» **Brief**:
Beginning with the first entry, restate the data word for word and leave out the images.

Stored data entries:

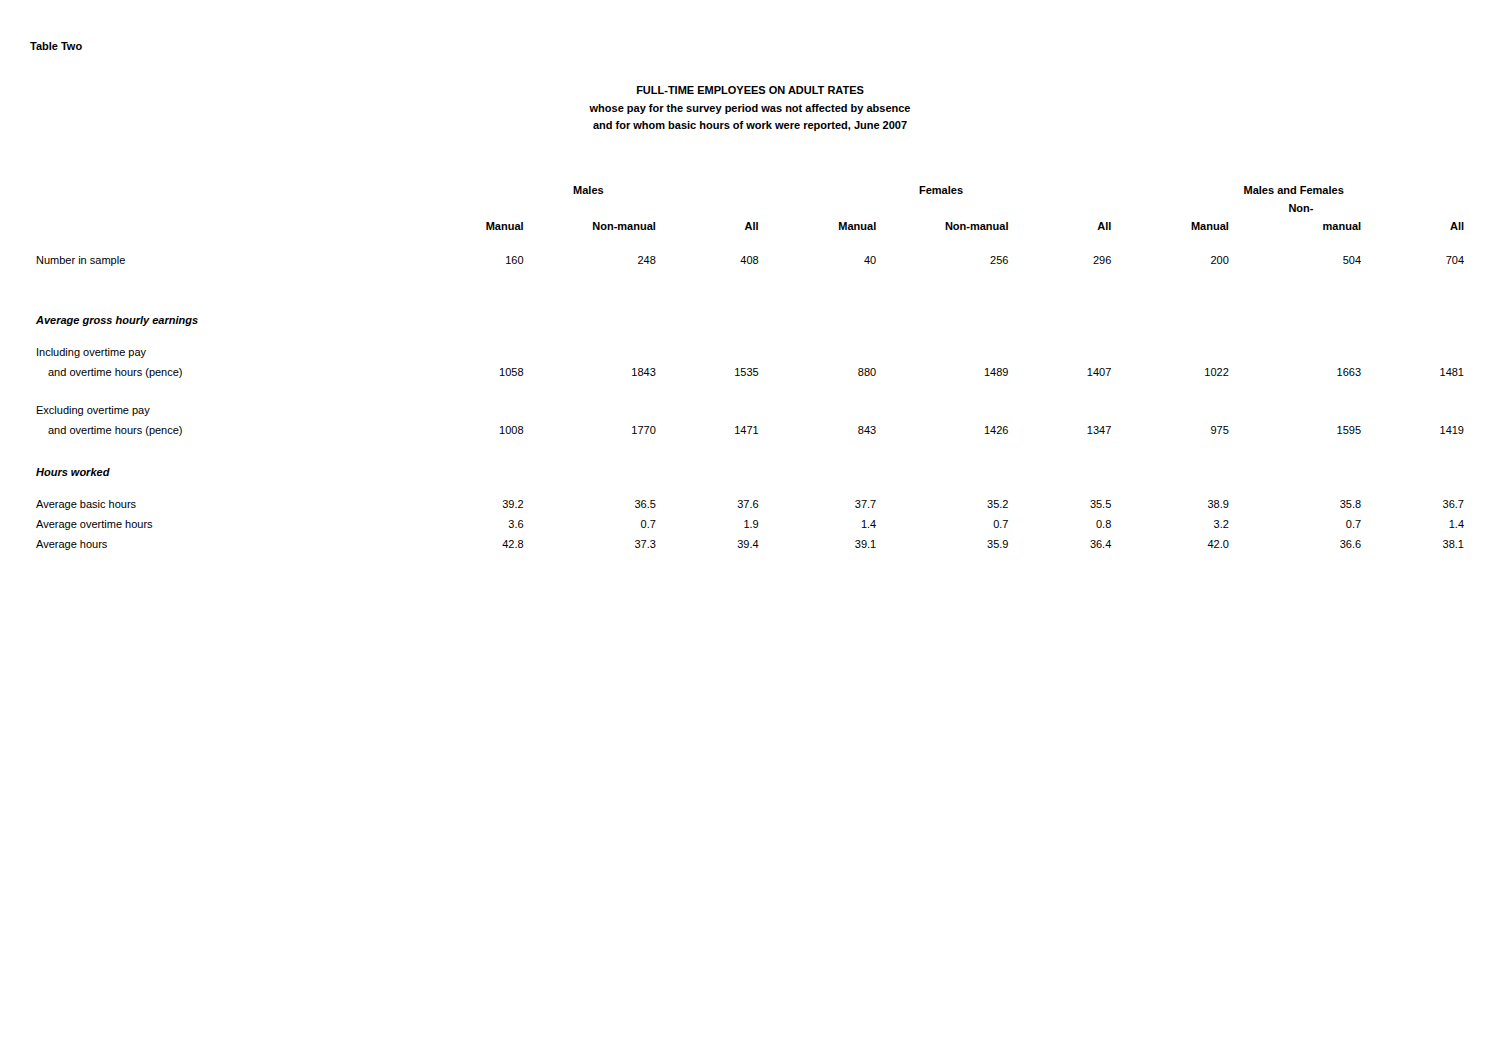Table Two
FULL-TIME EMPLOYEES ON ADULT RATES
whose pay for the survey period was not affected by absence
and for whom basic hours of work were reported, June 2007
| | Males | Females | Males and Females |
| --- | --- | --- | --- |
| | | | | | | | | Non- | |
| | Manual | Non-manual | All | Manual | Non-manual | All | Manual | manual | All |
| Number in sample | 160 | 248 | 408 | 40 | 256 | 296 | 200 | 504 | 704 |
| Average gross hourly earnings |
| Including overtime pay | |
| and overtime hours (pence) | 1058 | 1843 | 1535 | 880 | 1489 | 1407 | 1022 | 1663 | 1481 |
| Excluding overtime pay | |
| and overtime hours (pence) | 1008 | 1770 | 1471 | 843 | 1426 | 1347 | 975 | 1595 | 1419 |
| Hours worked |
| Average basic hours | 39.2 | 36.5 | 37.6 | 37.7 | 35.2 | 35.5 | 38.9 | 35.8 | 36.7 |
| Average overtime hours | 3.6 | 0.7 | 1.9 | 1.4 | 0.7 | 0.8 | 3.2 | 0.7 | 1.4 |
| Average hours | 42.8 | 37.3 | 39.4 | 39.1 | 35.9 | 36.4 | 42.0 | 36.6 | 38.1 |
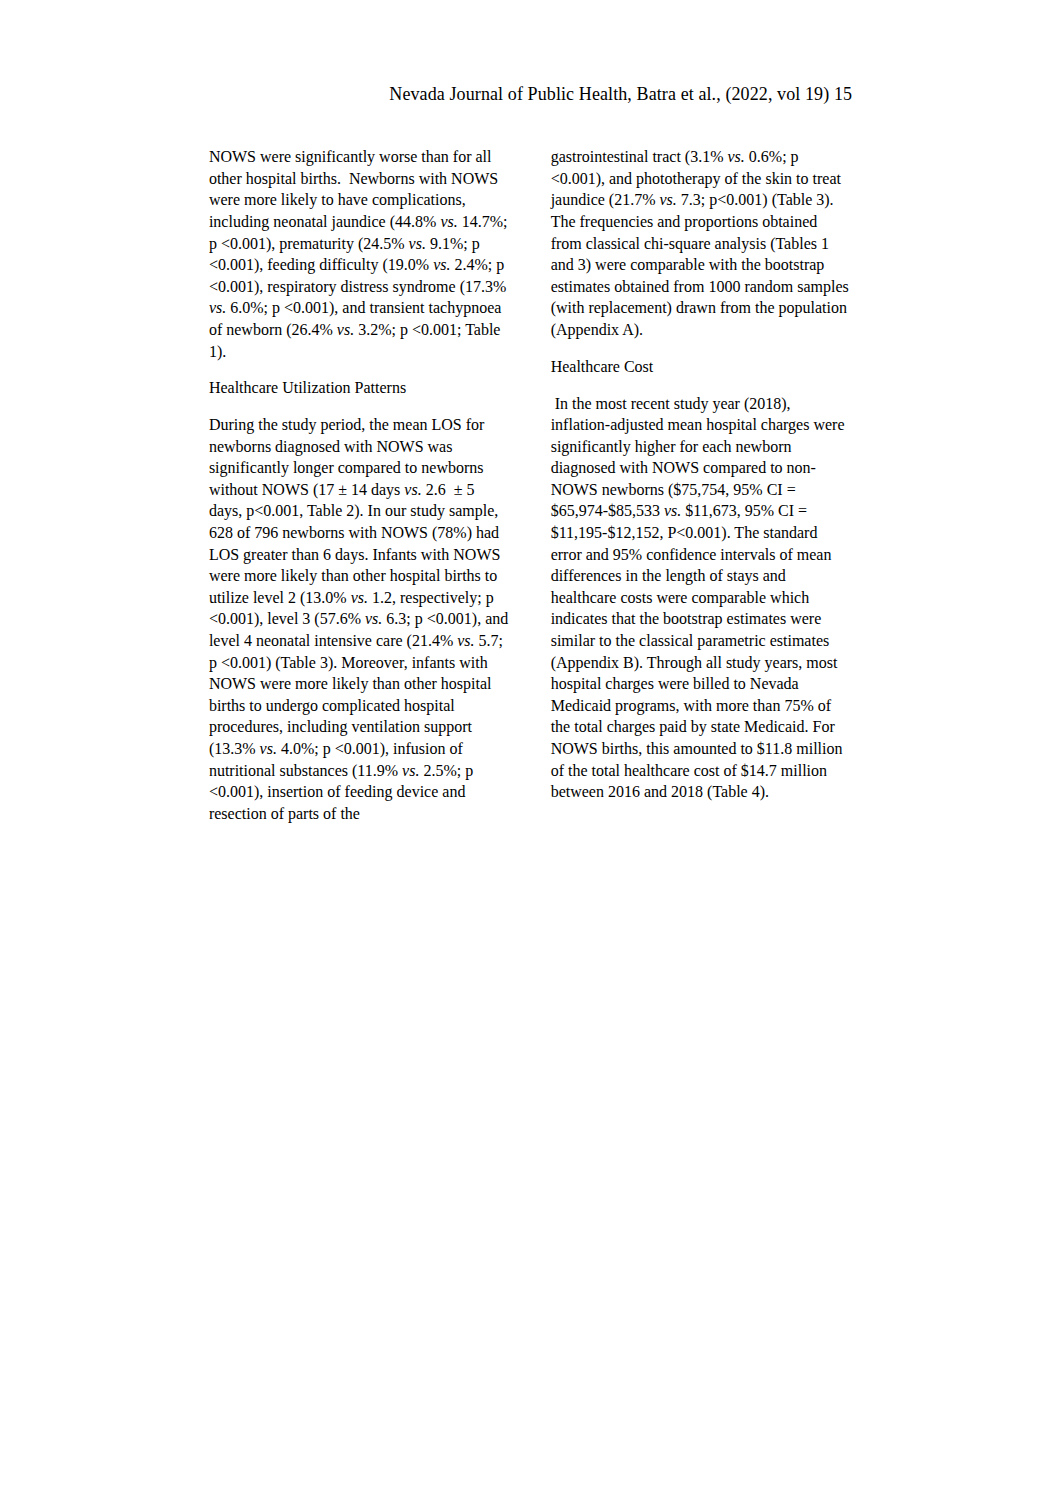Nevada Journal of Public Health, Batra et al., (2022, vol 19) 15
NOWS were significantly worse than for all other hospital births. Newborns with NOWS were more likely to have complications, including neonatal jaundice (44.8% vs. 14.7%; p <0.001), prematurity (24.5% vs. 9.1%; p <0.001), feeding difficulty (19.0% vs. 2.4%; p <0.001), respiratory distress syndrome (17.3% vs. 6.0%; p <0.001), and transient tachypnoea of newborn (26.4% vs. 3.2%; p <0.001; Table 1).
Healthcare Utilization Patterns
During the study period, the mean LOS for newborns diagnosed with NOWS was significantly longer compared to newborns without NOWS (17 ± 14 days vs. 2.6 ± 5 days, p<0.001, Table 2). In our study sample, 628 of 796 newborns with NOWS (78%) had LOS greater than 6 days. Infants with NOWS were more likely than other hospital births to utilize level 2 (13.0% vs. 1.2, respectively; p <0.001), level 3 (57.6% vs. 6.3; p <0.001), and level 4 neonatal intensive care (21.4% vs. 5.7; p <0.001) (Table 3). Moreover, infants with NOWS were more likely than other hospital births to undergo complicated hospital procedures, including ventilation support (13.3% vs. 4.0%; p <0.001), infusion of nutritional substances (11.9% vs. 2.5%; p <0.001), insertion of feeding device and resection of parts of the
gastrointestinal tract (3.1% vs. 0.6%; p <0.001), and phototherapy of the skin to treat jaundice (21.7% vs. 7.3; p<0.001) (Table 3). The frequencies and proportions obtained from classical chi-square analysis (Tables 1 and 3) were comparable with the bootstrap estimates obtained from 1000 random samples (with replacement) drawn from the population (Appendix A).
Healthcare Cost
In the most recent study year (2018), inflation-adjusted mean hospital charges were significantly higher for each newborn diagnosed with NOWS compared to non-NOWS newborns ($75,754, 95% CI = $65,974-$85,533 vs. $11,673, 95% CI = $11,195-$12,152, P<0.001). The standard error and 95% confidence intervals of mean differences in the length of stays and healthcare costs were comparable which indicates that the bootstrap estimates were similar to the classical parametric estimates (Appendix B). Through all study years, most hospital charges were billed to Nevada Medicaid programs, with more than 75% of the total charges paid by state Medicaid. For NOWS births, this amounted to $11.8 million of the total healthcare cost of $14.7 million between 2016 and 2018 (Table 4).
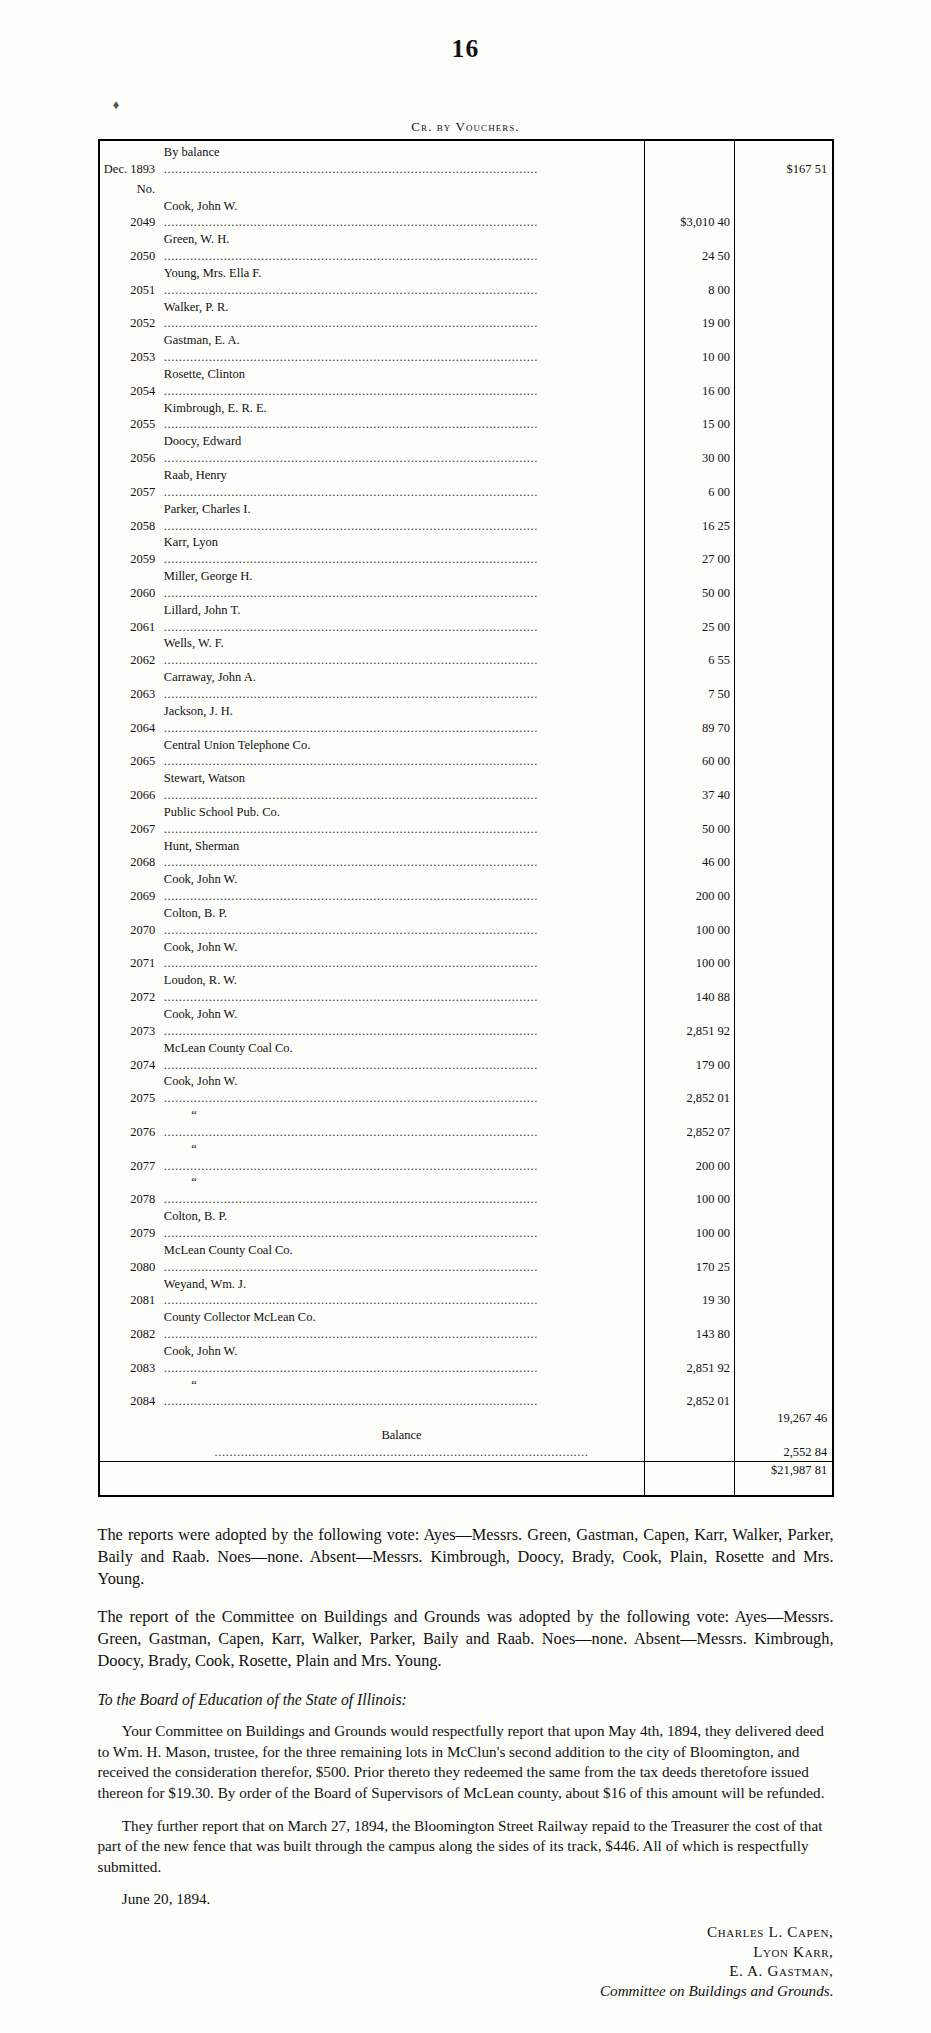16
♦
Cr. by Vouchers.
| Dec. 1893 | By balance | | $167 51 |
| No. | | | |
| 2049 | Cook, John W. | $3,010 40 | |
| 2050 | Green, W. H. | 24 50 | |
| 2051 | Young, Mrs. Ella F. | 8 00 | |
| 2052 | Walker, P. R. | 19 00 | |
| 2053 | Gastman, E. A. | 10 00 | |
| 2054 | Rosette, Clinton | 16 00 | |
| 2055 | Kimbrough, E. R. E. | 15 00 | |
| 2056 | Doocy, Edward | 30 00 | |
| 2057 | Raab, Henry | 6 00 | |
| 2058 | Parker, Charles I. | 16 25 | |
| 2059 | Karr, Lyon | 27 00 | |
| 2060 | Miller, George H. | 50 00 | |
| 2061 | Lillard, John T. | 25 00 | |
| 2062 | Wells, W. F. | 6 55 | |
| 2063 | Carraway, John A. | 7 50 | |
| 2064 | Jackson, J. H. | 89 70 | |
| 2065 | Central Union Telephone Co. | 60 00 | |
| 2066 | Stewart, Watson | 37 40 | |
| 2067 | Public School Pub. Co. | 50 00 | |
| 2068 | Hunt, Sherman | 46 00 | |
| 2069 | Cook, John W. | 200 00 | |
| 2070 | Colton, B. P. | 100 00 | |
| 2071 | Cook, John W. | 100 00 | |
| 2072 | Loudon, R. W. | 140 88 | |
| 2073 | Cook, John W. | 2,851 92 | |
| 2074 | McLean County Coal Co. | 179 00 | |
| 2075 | Cook, John W. | 2,852 01 | |
| 2076 | “ | 2,852 07 | |
| 2077 | “ | 200 00 | |
| 2078 | “ | 100 00 | |
| 2079 | Colton, B. P. | 100 00 | |
| 2080 | McLean County Coal Co. | 170 25 | |
| 2081 | Weyand, Wm. J. | 19 30 | |
| 2082 | County Collector McLean Co. | 143 80 | |
| 2083 | Cook, John W. | 2,851 92 | |
| 2084 | “ | 2,852 01 | |
| | | | 19,267 46 |
| | Balance | | 2,552 84 |
| | | | $21,987 81 |
The reports were adopted by the following vote: Ayes—Messrs. Green, Gastman, Capen, Karr, Walker, Parker, Baily and Raab. Noes—none. Absent—Messrs. Kimbrough, Doocy, Brady, Cook, Plain, Rosette and Mrs. Young.
The report of the Committee on Buildings and Grounds was adopted by the following vote: Ayes—Messrs. Green, Gastman, Capen, Karr, Walker, Parker, Baily and Raab. Noes—none. Absent—Messrs. Kimbrough, Doocy, Brady, Cook, Rosette, Plain and Mrs. Young.
To the Board of Education of the State of Illinois:
Your Committee on Buildings and Grounds would respectfully report that upon May 4th, 1894, they delivered deed to Wm. H. Mason, trustee, for the three remaining lots in McClun's second addition to the city of Bloomington, and received the consideration therefor, $500. Prior thereto they redeemed the same from the tax deeds theretofore issued thereon for $19.30. By order of the Board of Supervisors of McLean county, about $16 of this amount will be refunded.
They further report that on March 27, 1894, the Bloomington Street Railway repaid to the Treasurer the cost of that part of the new fence that was built through the campus along the sides of its track, $446. All of which is respectfully submitted.
June 20, 1894.
Charles L. Capen,
Lyon Karr,
E. A. Gastman,
Committee on Buildings and Grounds.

» **The completed task**:
Table Two
FULL-TIME EMPLOYEES ON ADULT RATES
whose pay for the survey period was not affected by absence
and for whom basic hours of work were reported, June 2007
| | Males | Females | Males and Females |
| --- | --- | --- | --- |
| | | | | | | | | Non- | |
| | Manual | Non-manual | All | Manual | Non-manual | All | Manual | manual | All |
| Number in sample | 160 | 248 | 408 | 40 | 256 | 296 | 200 | 504 | 704 |
| Average gross hourly earnings |
| Including overtime pay | |
| and overtime hours (pence) | 1058 | 1843 | 1535 | 880 | 1489 | 1407 | 1022 | 1663 | 1481 |
| Excluding overtime pay | |
| and overtime hours (pence) | 1008 | 1770 | 1471 | 843 | 1426 | 1347 | 975 | 1595 | 1419 |
| Hours worked |
| Average basic hours | 39.2 | 36.5 | 37.6 | 37.7 | 35.2 | 35.5 | 38.9 | 35.8 | 36.7 |
| Average overtime hours | 3.6 | 0.7 | 1.9 | 1.4 | 0.7 | 0.8 | 3.2 | 0.7 | 1.4 |
| Average hours | 42.8 | 37.3 | 39.4 | 39.1 | 35.9 | 36.4 | 42.0 | 36.6 | 38.1 |
Nevada Journal of Public Health, Batra et al., (2022, vol 19) 15
NOWS were significantly worse than for all other hospital births. Newborns with NOWS were more likely to have complications, including neonatal jaundice (44.8% vs. 14.7%; p <0.001), prematurity (24.5% vs. 9.1%; p <0.001), feeding difficulty (19.0% vs. 2.4%; p <0.001), respiratory distress syndrome (17.3% vs. 6.0%; p <0.001), and transient tachypnoea of newborn (26.4% vs. 3.2%; p <0.001; Table 1).
Healthcare Utilization Patterns
During the study period, the mean LOS for newborns diagnosed with NOWS was significantly longer compared to newborns without NOWS (17 ± 14 days vs. 2.6 ± 5 days, p<0.001, Table 2). In our study sample, 628 of 796 newborns with NOWS (78%) had LOS greater than 6 days. Infants with NOWS were more likely than other hospital births to utilize level 2 (13.0% vs. 1.2, respectively; p <0.001), level 3 (57.6% vs. 6.3; p <0.001), and level 4 neonatal intensive care (21.4% vs. 5.7; p <0.001) (Table 3). Moreover, infants with NOWS were more likely than other hospital births to undergo complicated hospital procedures, including ventilation support (13.3% vs. 4.0%; p <0.001), infusion of nutritional substances (11.9% vs. 2.5%; p <0.001), insertion of feeding device and resection of parts of the
gastrointestinal tract (3.1% vs. 0.6%; p <0.001), and phototherapy of the skin to treat jaundice (21.7% vs. 7.3; p<0.001) (Table 3). The frequencies and proportions obtained from classical chi-square analysis (Tables 1 and 3) were comparable with the bootstrap estimates obtained from 1000 random samples (with replacement) drawn from the population (Appendix A).
Healthcare Cost
In the most recent study year (2018), inflation-adjusted mean hospital charges were significantly higher for each newborn diagnosed with NOWS compared to non-NOWS newborns ($75,754, 95% CI = $65,974-$85,533 vs. $11,673, 95% CI = $11,195-$12,152, P<0.001). The standard error and 95% confidence intervals of mean differences in the length of stays and healthcare costs were comparable which indicates that the bootstrap estimates were similar to the classical parametric estimates (Appendix B). Through all study years, most hospital charges were billed to Nevada Medicaid programs, with more than 75% of the total charges paid by state Medicaid. For NOWS births, this amounted to $11.8 million of the total healthcare cost of $14.7 million between 2016 and 2018 (Table 4).
16
♦
Cr. by Vouchers.
| Dec. 1893 | By balance | | $167 51 |
| No. | | | |
| 2049 | Cook, John W. | $3,010 40 | |
| 2050 | Green, W. H. | 24 50 | |
| 2051 | Young, Mrs. Ella F. | 8 00 | |
| 2052 | Walker, P. R. | 19 00 | |
| 2053 | Gastman, E. A. | 10 00 | |
| 2054 | Rosette, Clinton | 16 00 | |
| 2055 | Kimbrough, E. R. E. | 15 00 | |
| 2056 | Doocy, Edward | 30 00 | |
| 2057 | Raab, Henry | 6 00 | |
| 2058 | Parker, Charles I. | 16 25 | |
| 2059 | Karr, Lyon | 27 00 | |
| 2060 | Miller, George H. | 50 00 | |
| 2061 | Lillard, John T. | 25 00 | |
| 2062 | Wells, W. F. | 6 55 | |
| 2063 | Carraway, John A. | 7 50 | |
| 2064 | Jackson, J. H. | 89 70 | |
| 2065 | Central Union Telephone Co. | 60 00 | |
| 2066 | Stewart, Watson | 37 40 | |
| 2067 | Public School Pub. Co. | 50 00 | |
| 2068 | Hunt, Sherman | 46 00 | |
| 2069 | Cook, John W. | 200 00 | |
| 2070 | Colton, B. P. | 100 00 | |
| 2071 | Cook, John W. | 100 00 | |
| 2072 | Loudon, R. W. | 140 88 | |
| 2073 | Cook, John W. | 2,851 92 | |
| 2074 | McLean County Coal Co. | 179 00 | |
| 2075 | Cook, John W. | 2,852 01 | |
| 2076 | “ | 2,852 07 | |
| 2077 | “ | 200 00 | |
| 2078 | “ | 100 00 | |
| 2079 | Colton, B. P. | 100 00 | |
| 2080 | McLean County Coal Co. | 170 25 | |
| 2081 | Weyand, Wm. J. | 19 30 | |
| 2082 | County Collector McLean Co. | 143 80 | |
| 2083 | Cook, John W. | 2,851 92 | |
| 2084 | “ | 2,852 01 | |
| | | | 19,267 46 |
| | Balance | | 2,552 84 |
| | | | $21,987 81 |
The reports were adopted by the following vote: Ayes—Messrs. Green, Gastman, Capen, Karr, Walker, Parker, Baily and Raab. Noes—none. Absent—Messrs. Kimbrough, Doocy, Brady, Cook, Plain, Rosette and Mrs. Young.
The report of the Committee on Buildings and Grounds was adopted by the following vote: Ayes—Messrs. Green, Gastman, Capen, Karr, Walker, Parker, Baily and Raab. Noes—none. Absent—Messrs. Kimbrough, Doocy, Brady, Cook, Rosette, Plain and Mrs. Young.
To the Board of Education of the State of Illinois:
Your Committee on Buildings and Grounds would respectfully report that upon May 4th, 1894, they delivered deed to Wm. H. Mason, trustee, for the three remaining lots in McClun's second addition to the city of Bloomington, and received the consideration therefor, $500. Prior thereto they redeemed the same from the tax deeds theretofore issued thereon for $19.30. By order of the Board of Supervisors of McLean county, about $16 of this amount will be refunded.
They further report that on March 27, 1894, the Bloomington Street Railway repaid to the Treasurer the cost of that part of the new fence that was built through the campus along the sides of its track, $446. All of which is respectfully submitted.
June 20, 1894.
Charles L. Capen,
Lyon Karr,
E. A. Gastman,
Committee on Buildings and Grounds.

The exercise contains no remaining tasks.